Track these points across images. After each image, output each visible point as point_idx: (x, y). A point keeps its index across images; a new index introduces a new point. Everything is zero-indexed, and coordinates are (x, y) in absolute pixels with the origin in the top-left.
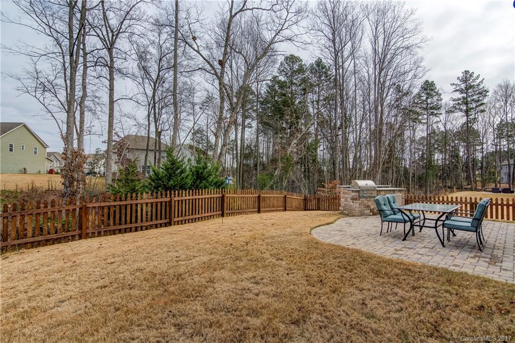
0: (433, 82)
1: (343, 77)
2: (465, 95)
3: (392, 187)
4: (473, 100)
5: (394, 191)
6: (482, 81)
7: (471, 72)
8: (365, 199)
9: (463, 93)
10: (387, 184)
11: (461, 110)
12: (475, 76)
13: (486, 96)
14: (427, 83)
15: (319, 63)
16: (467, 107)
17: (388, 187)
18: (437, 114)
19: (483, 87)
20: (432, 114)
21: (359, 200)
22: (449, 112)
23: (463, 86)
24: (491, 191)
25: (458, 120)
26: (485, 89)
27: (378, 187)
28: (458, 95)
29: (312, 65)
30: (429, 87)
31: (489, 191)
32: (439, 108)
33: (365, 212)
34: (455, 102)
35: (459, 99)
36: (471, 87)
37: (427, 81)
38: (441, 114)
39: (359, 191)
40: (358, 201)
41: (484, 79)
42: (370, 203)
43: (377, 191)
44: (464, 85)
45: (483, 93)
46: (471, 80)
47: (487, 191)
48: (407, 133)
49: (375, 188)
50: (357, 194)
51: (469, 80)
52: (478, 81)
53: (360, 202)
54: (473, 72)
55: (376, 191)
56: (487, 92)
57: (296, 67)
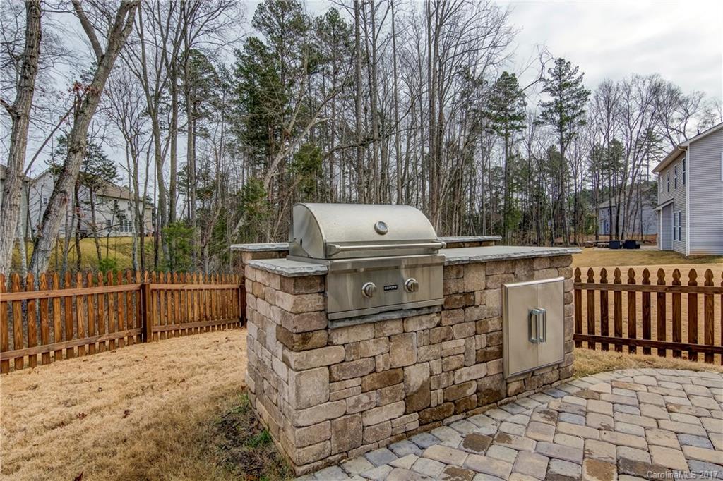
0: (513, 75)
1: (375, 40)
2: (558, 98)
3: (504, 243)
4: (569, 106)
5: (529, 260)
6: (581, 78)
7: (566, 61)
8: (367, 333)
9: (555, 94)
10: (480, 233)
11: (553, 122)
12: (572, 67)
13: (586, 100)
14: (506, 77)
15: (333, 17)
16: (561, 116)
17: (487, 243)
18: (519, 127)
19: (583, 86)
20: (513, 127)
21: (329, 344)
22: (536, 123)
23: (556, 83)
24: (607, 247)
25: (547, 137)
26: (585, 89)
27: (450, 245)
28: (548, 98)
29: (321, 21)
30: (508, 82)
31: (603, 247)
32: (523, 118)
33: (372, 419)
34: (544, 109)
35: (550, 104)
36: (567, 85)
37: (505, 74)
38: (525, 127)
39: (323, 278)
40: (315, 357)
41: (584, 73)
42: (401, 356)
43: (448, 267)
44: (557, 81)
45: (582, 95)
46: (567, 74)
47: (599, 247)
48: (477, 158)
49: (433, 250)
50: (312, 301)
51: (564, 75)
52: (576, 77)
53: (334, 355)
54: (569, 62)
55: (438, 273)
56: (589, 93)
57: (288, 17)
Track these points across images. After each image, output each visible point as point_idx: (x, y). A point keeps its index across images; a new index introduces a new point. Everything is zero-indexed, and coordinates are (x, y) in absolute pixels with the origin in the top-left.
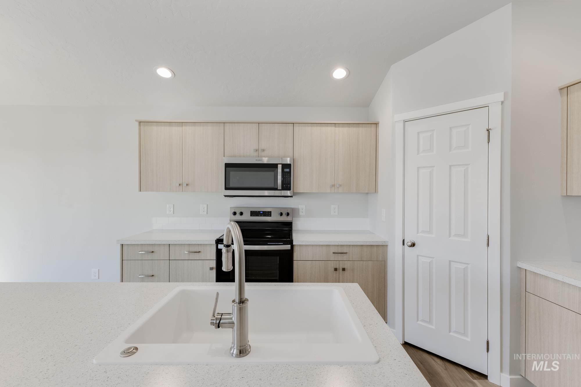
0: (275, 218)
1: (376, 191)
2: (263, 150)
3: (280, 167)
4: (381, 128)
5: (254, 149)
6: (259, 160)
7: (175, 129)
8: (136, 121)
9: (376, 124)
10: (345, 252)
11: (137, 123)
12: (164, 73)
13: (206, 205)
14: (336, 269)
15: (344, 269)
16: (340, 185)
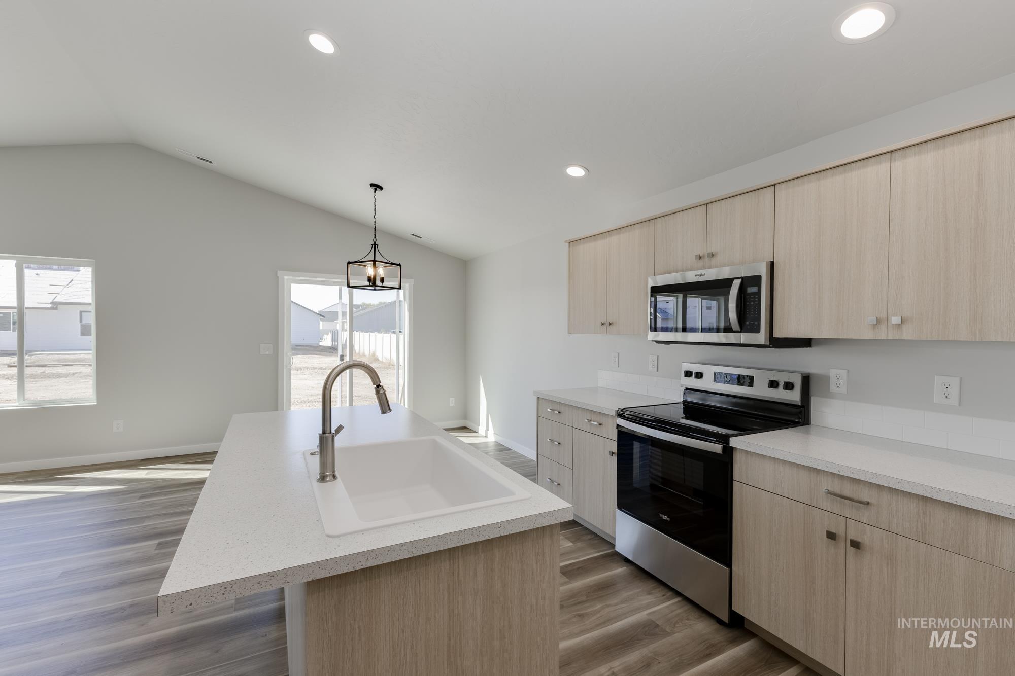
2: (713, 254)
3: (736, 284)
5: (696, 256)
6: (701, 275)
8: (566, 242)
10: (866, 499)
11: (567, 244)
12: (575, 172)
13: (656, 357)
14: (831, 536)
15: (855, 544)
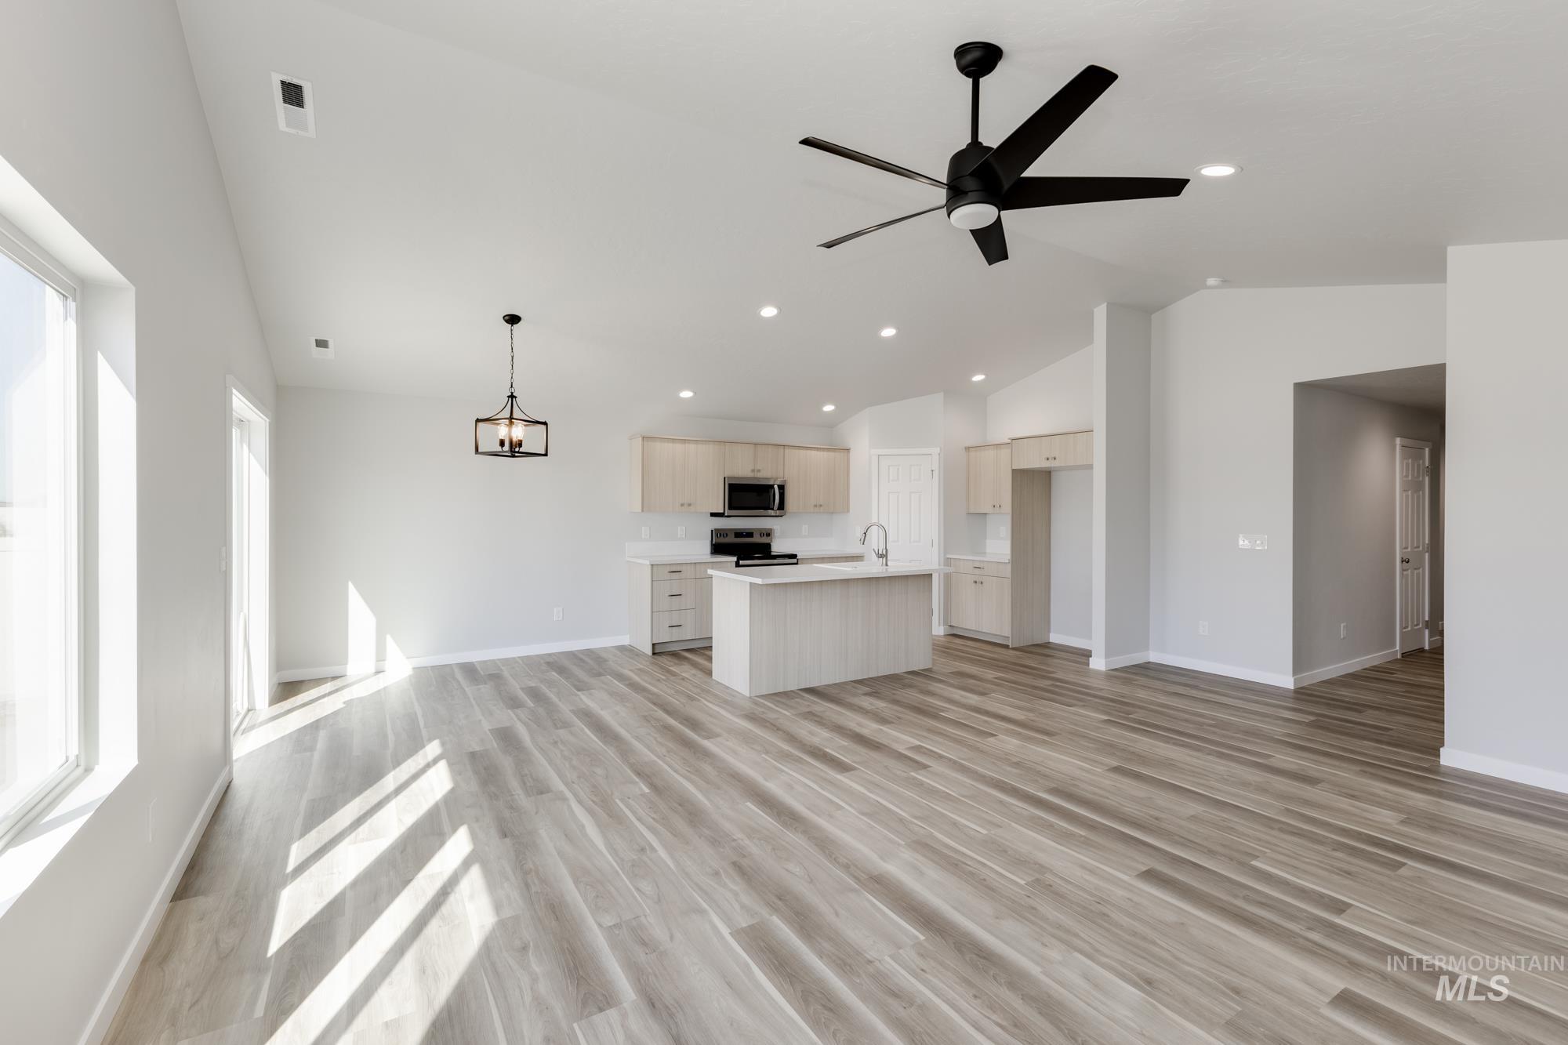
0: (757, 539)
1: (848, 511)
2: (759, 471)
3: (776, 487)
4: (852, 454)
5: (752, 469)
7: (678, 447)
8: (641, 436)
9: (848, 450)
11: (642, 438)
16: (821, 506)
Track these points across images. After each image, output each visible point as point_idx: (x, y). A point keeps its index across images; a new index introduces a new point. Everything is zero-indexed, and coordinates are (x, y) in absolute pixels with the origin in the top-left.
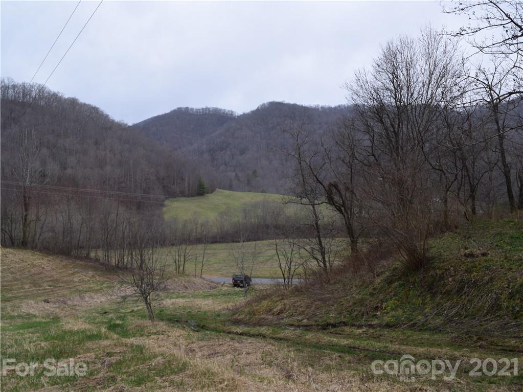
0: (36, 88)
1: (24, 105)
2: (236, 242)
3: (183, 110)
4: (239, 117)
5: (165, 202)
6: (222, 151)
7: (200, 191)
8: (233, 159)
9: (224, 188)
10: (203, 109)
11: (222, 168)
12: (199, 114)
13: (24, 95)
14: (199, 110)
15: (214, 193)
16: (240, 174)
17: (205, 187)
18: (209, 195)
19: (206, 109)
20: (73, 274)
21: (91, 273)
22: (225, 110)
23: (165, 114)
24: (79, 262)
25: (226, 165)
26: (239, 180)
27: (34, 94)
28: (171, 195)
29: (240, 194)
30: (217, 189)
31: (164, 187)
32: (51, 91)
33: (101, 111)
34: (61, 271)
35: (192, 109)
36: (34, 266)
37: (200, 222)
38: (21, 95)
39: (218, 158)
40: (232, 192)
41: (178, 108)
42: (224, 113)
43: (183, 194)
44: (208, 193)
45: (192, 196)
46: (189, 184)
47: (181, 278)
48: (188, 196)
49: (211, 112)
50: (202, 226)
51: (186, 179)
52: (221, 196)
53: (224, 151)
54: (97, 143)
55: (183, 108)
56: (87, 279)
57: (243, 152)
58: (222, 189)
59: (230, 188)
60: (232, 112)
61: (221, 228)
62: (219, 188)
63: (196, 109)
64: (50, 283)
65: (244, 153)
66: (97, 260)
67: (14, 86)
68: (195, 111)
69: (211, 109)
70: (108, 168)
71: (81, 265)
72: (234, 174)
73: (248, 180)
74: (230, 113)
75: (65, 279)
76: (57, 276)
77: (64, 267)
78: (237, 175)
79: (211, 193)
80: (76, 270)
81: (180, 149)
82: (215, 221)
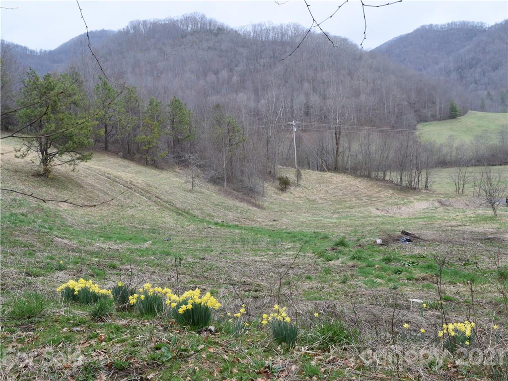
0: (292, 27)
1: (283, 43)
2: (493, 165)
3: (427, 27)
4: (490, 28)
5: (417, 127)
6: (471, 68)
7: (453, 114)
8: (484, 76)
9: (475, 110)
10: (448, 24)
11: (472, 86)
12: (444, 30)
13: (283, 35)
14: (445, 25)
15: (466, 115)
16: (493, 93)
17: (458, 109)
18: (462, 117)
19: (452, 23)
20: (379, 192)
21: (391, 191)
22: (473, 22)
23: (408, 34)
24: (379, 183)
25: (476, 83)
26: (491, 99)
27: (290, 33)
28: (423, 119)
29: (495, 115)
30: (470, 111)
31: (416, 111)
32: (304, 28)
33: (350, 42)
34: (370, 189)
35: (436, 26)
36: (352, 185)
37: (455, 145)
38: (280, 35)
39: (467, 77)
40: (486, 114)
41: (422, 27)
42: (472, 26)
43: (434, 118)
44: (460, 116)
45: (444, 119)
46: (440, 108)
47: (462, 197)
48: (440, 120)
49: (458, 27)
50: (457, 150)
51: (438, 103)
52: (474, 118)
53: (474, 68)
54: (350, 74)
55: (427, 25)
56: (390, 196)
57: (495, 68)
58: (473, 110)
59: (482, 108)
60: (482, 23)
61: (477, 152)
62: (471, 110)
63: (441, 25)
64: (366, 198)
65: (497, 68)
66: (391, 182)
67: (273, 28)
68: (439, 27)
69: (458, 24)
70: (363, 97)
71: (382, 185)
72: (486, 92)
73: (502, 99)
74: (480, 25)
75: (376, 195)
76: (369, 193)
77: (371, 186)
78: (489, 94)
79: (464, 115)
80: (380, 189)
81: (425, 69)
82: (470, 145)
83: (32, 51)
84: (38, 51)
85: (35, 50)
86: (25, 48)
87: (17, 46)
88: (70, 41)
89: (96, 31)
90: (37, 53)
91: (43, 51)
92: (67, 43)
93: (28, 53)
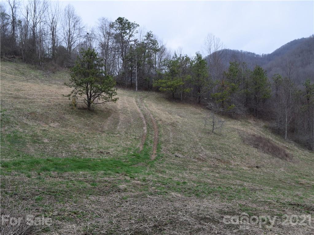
· · · · · · ·
• [Aim of the task] Write out the records above verbatim, line for line, omitting every picture.

• [Expected answer]
Track these points across images. After each image, output each visible point as point_idx: (x, y). A point keeps its index across images; a new index introduces a new point. Everything is zero-indexed, and coordinates are (x, y) in absolute pixels with the origin in the top-left.
0: (433, 82)
1: (343, 77)
2: (465, 95)
3: (392, 187)
4: (473, 100)
5: (394, 191)
6: (482, 81)
7: (471, 72)
8: (365, 199)
9: (463, 93)
10: (387, 184)
11: (461, 110)
12: (475, 76)
13: (486, 96)
14: (427, 83)
15: (319, 63)
16: (467, 107)
17: (388, 187)
18: (437, 114)
19: (483, 87)
20: (432, 114)
21: (359, 200)
22: (449, 112)
23: (463, 86)
24: (491, 191)
25: (458, 120)
26: (485, 89)
27: (378, 187)
28: (458, 95)
29: (312, 65)
30: (429, 87)
31: (489, 191)
32: (439, 108)
33: (365, 212)
34: (455, 102)
35: (459, 99)
36: (471, 87)
37: (427, 81)
38: (441, 114)
39: (359, 191)
40: (358, 201)
41: (484, 79)
42: (370, 203)
43: (377, 191)
44: (464, 85)
45: (483, 93)
46: (471, 80)
47: (487, 191)
48: (407, 133)
49: (375, 188)
50: (357, 194)
51: (469, 80)
52: (478, 81)
53: (360, 202)
54: (473, 72)
55: (376, 191)
56: (487, 92)
57: (296, 67)
0: (513, 75)
1: (375, 40)
2: (558, 98)
3: (504, 243)
4: (569, 106)
5: (529, 260)
6: (581, 78)
7: (566, 61)
8: (367, 333)
9: (555, 94)
10: (480, 233)
11: (553, 122)
12: (572, 67)
13: (586, 100)
14: (506, 77)
15: (333, 17)
16: (561, 116)
17: (487, 243)
18: (519, 127)
19: (583, 86)
20: (513, 127)
21: (329, 344)
22: (536, 123)
23: (556, 83)
24: (607, 247)
25: (547, 137)
26: (585, 89)
27: (450, 245)
28: (548, 98)
29: (321, 21)
30: (508, 82)
31: (603, 247)
32: (523, 118)
33: (372, 419)
34: (544, 109)
35: (550, 104)
36: (567, 85)
37: (505, 74)
38: (525, 127)
39: (323, 278)
40: (315, 357)
41: (584, 73)
42: (401, 356)
43: (448, 267)
44: (557, 81)
45: (582, 95)
46: (567, 74)
47: (599, 247)
48: (477, 158)
49: (433, 250)
50: (312, 301)
51: (564, 75)
52: (576, 77)
53: (334, 355)
54: (569, 62)
55: (438, 273)
56: (589, 93)
57: (288, 17)
Track these points across images. After each image, output each visible point as point_idx: (x, y). A point keeps its index across images; a new index introduces a new point. Everything is zero-indexed, and coordinates are (x, y) in absolute pixels with the origin in the top-left.
0: (275, 218)
1: (376, 191)
2: (263, 150)
3: (280, 167)
4: (381, 128)
5: (254, 149)
6: (259, 160)
7: (175, 129)
8: (136, 121)
9: (376, 124)
10: (345, 252)
11: (137, 123)
12: (164, 73)
13: (206, 205)
14: (336, 269)
15: (344, 269)
16: (340, 185)
2: (713, 254)
3: (736, 284)
5: (696, 256)
6: (701, 275)
8: (566, 242)
10: (866, 499)
11: (567, 244)
12: (575, 172)
13: (656, 357)
14: (831, 536)
15: (855, 544)
0: (757, 539)
1: (848, 511)
2: (759, 471)
3: (776, 487)
4: (852, 454)
5: (752, 469)
7: (678, 447)
8: (641, 436)
9: (848, 450)
11: (642, 438)
16: (821, 506)
Track these points across images. After each image, output each visible point as point_idx: (x, y). A point keeps its index across images; a new index introduces a new point. Everything is zero-indexed, and coordinates are (x, y) in absolute pixels with the origin in the top-left.
0: (36, 88)
1: (24, 105)
2: (236, 242)
3: (183, 110)
4: (239, 117)
5: (165, 202)
6: (222, 151)
7: (200, 191)
8: (233, 159)
9: (224, 188)
10: (203, 109)
11: (222, 168)
12: (199, 114)
13: (24, 95)
14: (199, 110)
15: (214, 193)
16: (240, 174)
17: (205, 187)
18: (209, 195)
19: (206, 109)
20: (73, 274)
21: (91, 273)
22: (225, 110)
23: (165, 114)
24: (79, 262)
25: (226, 165)
26: (239, 180)
27: (34, 94)
28: (171, 195)
29: (240, 194)
30: (217, 189)
31: (164, 187)
32: (51, 91)
33: (101, 111)
34: (61, 271)
35: (192, 109)
36: (34, 266)
37: (200, 222)
38: (21, 95)
39: (218, 158)
40: (232, 192)
41: (178, 108)
42: (224, 113)
43: (183, 194)
44: (208, 193)
45: (192, 196)
46: (189, 184)
47: (181, 278)
48: (188, 196)
49: (211, 112)
50: (202, 226)
51: (186, 179)
52: (221, 196)
53: (224, 151)
54: (97, 143)
55: (183, 108)
56: (87, 279)
57: (243, 152)
58: (222, 189)
59: (230, 188)
60: (232, 112)
61: (221, 228)
62: (219, 188)
63: (196, 109)
64: (50, 283)
65: (244, 153)
66: (97, 260)
67: (14, 86)
68: (195, 111)
69: (211, 109)
70: (108, 168)
71: (81, 265)
72: (234, 174)
73: (248, 180)
74: (230, 113)
75: (65, 279)
76: (57, 276)
77: (64, 267)
78: (237, 175)
79: (211, 193)
80: (76, 270)
81: (180, 149)
82: (215, 221)
0: (292, 27)
1: (283, 43)
2: (493, 165)
3: (427, 27)
4: (490, 28)
5: (417, 127)
6: (471, 68)
7: (453, 114)
8: (484, 76)
9: (475, 110)
10: (448, 24)
11: (472, 86)
12: (444, 30)
13: (283, 35)
14: (445, 25)
15: (466, 115)
16: (493, 93)
17: (458, 109)
18: (462, 117)
19: (452, 23)
20: (379, 192)
21: (391, 191)
22: (473, 22)
23: (408, 34)
24: (379, 183)
25: (476, 83)
26: (491, 99)
27: (290, 33)
28: (423, 119)
29: (495, 115)
30: (470, 111)
31: (416, 111)
32: (304, 28)
33: (350, 42)
34: (370, 189)
35: (436, 26)
36: (352, 185)
37: (455, 145)
38: (280, 35)
39: (467, 77)
40: (486, 114)
41: (422, 27)
42: (472, 26)
43: (434, 118)
44: (460, 116)
45: (444, 119)
46: (440, 108)
47: (462, 197)
48: (440, 120)
49: (458, 27)
50: (457, 150)
51: (438, 103)
52: (474, 118)
53: (474, 68)
54: (350, 74)
55: (427, 25)
56: (390, 196)
57: (495, 68)
58: (473, 110)
59: (482, 108)
60: (482, 23)
61: (477, 152)
62: (471, 110)
63: (441, 25)
64: (366, 198)
65: (497, 68)
66: (391, 182)
67: (273, 28)
68: (439, 27)
69: (458, 24)
70: (363, 97)
71: (382, 185)
72: (486, 92)
73: (502, 99)
74: (480, 25)
75: (376, 195)
76: (369, 193)
77: (371, 186)
78: (489, 94)
79: (464, 115)
80: (380, 189)
81: (425, 69)
82: (470, 145)
83: (32, 51)
84: (38, 51)
85: (35, 50)
86: (25, 48)
87: (17, 46)
88: (70, 41)
89: (96, 31)
90: (37, 53)
91: (43, 51)
92: (67, 43)
93: (28, 53)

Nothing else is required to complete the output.